Щагов, превосходя собеседника ростом, с ленивым сожалением посмотрел на него, чуть покачиваясь вперед и назад:

– Вам не пришлось там побывать. Из фронтовой местности. Из поселка Блиндажный.

Давно замечено, что наша жизнь входит в нашу биографию не равномерно по годам. У каждого человека есть своя особая пора жизни, в которую он себя полнее всего проявил, глубже всего чувствовал и сказался весь себе и другим.

И что бы потом ни случалось с человеком даже внешне значительного, все это чаще – только спад или инерция того толчка: мы вспоминаем, упиваемся, на много ладов переигрываем то, что единожды прозвучало в нас. Такой порой у иных бывает даже детство – и тогда люди на всю жизнь остаются детьми. У других – первая любовь, и именно эти люди распространили миф, что любовь дается только раз. Кому пришлась такой порой пора их наибольшего богатства, почета, власти – и они до беззубых десен шамкают нам о своем отошедшем величии. У Нержина такой порой стала тюрьма. У Щагова – фронт.

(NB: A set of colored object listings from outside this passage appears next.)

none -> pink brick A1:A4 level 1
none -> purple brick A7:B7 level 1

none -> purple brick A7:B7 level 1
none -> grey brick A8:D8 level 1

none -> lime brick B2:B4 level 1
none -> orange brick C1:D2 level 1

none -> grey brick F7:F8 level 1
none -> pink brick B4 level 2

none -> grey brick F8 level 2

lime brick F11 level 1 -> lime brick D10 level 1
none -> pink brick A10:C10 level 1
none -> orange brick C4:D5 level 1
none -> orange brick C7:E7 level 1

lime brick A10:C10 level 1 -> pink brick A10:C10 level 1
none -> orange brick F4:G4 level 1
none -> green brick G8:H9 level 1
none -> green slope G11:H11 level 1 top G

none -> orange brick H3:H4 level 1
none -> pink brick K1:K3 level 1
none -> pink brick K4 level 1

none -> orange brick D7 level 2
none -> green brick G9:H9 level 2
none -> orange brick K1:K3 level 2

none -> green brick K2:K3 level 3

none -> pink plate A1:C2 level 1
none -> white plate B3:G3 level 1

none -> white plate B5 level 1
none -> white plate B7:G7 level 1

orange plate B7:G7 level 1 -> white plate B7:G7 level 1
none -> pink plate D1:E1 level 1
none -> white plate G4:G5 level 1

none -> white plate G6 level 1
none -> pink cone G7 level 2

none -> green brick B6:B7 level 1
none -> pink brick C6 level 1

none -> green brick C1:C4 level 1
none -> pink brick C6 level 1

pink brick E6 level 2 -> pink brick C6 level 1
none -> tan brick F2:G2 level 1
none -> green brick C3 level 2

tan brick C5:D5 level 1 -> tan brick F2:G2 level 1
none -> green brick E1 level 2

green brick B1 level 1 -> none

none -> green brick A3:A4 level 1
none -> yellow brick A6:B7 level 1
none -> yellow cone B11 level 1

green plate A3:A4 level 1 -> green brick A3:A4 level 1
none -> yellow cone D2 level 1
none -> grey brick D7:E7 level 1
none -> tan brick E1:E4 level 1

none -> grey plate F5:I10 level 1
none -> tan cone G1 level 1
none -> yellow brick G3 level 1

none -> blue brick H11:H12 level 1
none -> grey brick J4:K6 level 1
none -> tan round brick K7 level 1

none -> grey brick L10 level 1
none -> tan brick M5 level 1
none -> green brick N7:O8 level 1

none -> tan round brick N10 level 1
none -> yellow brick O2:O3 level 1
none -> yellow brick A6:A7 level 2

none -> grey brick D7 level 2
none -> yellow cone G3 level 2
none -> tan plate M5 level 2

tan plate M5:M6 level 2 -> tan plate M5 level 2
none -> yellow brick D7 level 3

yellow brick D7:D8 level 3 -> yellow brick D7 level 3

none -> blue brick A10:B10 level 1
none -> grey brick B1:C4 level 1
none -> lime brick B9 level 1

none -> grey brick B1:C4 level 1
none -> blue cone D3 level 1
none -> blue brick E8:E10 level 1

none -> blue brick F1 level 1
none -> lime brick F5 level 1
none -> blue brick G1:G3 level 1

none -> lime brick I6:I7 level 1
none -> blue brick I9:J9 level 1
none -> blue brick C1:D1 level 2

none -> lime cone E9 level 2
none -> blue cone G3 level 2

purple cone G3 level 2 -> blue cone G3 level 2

Щагов хватанул войны с жарком и с ледком. Его взяли в армию в первый месяц войны. Его отпустили на гражданку только в сорок шестом году. И за все четыре года войны у Щагова редко выдавался день, когда б с утра он был уверен, что доживет до вечера: он не служивал в высоких штабах, а в тыл отлучался только в госпиталь. Он отступал в сорок первом от Киева и в сорок втором на Дону. Хотя война в общем шла к лучшему, но Щагову доставалось уносить ноги и в сорок третьем и даже в сорок четвертом под Ковелем. В придорожных канавках, в размытых траншеях и меж развалин сожженных домов узнавал он цену котелка супа, часа покоя, смысл подлинной дружбы и смысл жизни вообще.

Переживания саперного капитана Щагова не могли зарубцеваться теперь и в десятилетия. Он не мог теперь принять никакого другого деления людей, кроме как на солдат и прочих. Даже на московских все забывших улицах у него сохранилось, что только слово «солдат» – порука искренности и дружелюбия человека. Опыт внушил ему не доверять тем, кого не проверил огонь фронта.

После войны у Щагова не осталось родных, а домик, где прежде жили они, был начисто сметен бомбой. Имущество Щагова было – на нем, и чемодан трофеев из Германии. Правда, чтобы смягчить демобилизованным офицерам впечатление от гражданской жизни, им еще двенадцать месяцев после возвращения платили «оклад по воинскому званию», зарплату ни за что.

Воротясь с войны, Щагов, как и многие фронтовики, не узнал той страны, которую четыре года защищал: в ней рассеялись последние клубы розового тумана равенства, сохраненного памятью молодежи. Страна стала ожесточена, совершенно бессовестна, с пропастями между хилой нищетой и нахально жиреющим богатством. Еще и фронтовики вернулись на короткое время лучшими, чем уходили, вернулись очищенными близостью смерти, и тем разительней была для них перемена на родине, перемена, назревшая в далеких тылах.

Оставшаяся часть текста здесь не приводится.